## WHAT THE TASK ASKS
Copy out each line of the material in which the word "elbow" can be found.
▼▼▼
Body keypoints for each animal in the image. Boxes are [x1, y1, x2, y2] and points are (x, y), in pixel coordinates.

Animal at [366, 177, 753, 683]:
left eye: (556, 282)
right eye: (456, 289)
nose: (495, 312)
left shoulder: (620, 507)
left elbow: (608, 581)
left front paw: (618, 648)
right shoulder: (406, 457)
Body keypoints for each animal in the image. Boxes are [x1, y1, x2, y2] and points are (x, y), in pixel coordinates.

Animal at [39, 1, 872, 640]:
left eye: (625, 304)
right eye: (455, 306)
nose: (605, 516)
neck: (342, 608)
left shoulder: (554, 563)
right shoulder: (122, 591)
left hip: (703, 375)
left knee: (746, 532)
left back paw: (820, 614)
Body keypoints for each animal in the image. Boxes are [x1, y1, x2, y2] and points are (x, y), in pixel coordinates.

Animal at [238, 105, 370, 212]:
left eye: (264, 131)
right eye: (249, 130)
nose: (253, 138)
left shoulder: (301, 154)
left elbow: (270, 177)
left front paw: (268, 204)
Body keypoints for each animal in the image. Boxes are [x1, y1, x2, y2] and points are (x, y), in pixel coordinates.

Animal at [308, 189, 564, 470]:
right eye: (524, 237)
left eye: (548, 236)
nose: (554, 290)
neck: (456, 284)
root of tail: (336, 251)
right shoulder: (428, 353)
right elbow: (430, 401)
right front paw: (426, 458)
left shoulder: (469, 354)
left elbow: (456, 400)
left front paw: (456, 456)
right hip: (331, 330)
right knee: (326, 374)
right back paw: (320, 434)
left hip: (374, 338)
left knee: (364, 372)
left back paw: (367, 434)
▲▲▲
▼▼▼
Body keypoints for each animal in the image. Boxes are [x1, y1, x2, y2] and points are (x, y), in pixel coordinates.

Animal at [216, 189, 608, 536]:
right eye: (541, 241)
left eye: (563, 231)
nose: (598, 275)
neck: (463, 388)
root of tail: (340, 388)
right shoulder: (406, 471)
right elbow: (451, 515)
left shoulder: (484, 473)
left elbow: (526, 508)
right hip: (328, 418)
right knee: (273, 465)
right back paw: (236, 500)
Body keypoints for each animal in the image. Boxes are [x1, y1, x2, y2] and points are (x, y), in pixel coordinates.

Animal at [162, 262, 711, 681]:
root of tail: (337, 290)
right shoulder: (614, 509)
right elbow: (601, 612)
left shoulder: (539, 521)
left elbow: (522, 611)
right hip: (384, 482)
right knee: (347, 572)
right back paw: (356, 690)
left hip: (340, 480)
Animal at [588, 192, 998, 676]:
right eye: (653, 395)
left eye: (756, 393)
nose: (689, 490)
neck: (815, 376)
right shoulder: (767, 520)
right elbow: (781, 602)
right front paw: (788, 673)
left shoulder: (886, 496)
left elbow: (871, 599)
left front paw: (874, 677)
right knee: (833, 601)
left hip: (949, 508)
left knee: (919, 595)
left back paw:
▲▲▲
## WRITTEN ANSWER
left elbow: (608, 581)
left elbow: (270, 177)
right elbow: (430, 401)
left elbow: (456, 400)
right elbow: (451, 515)
left elbow: (526, 508)
right elbow: (601, 612)
left elbow: (522, 611)
right elbow: (781, 602)
left elbow: (871, 599)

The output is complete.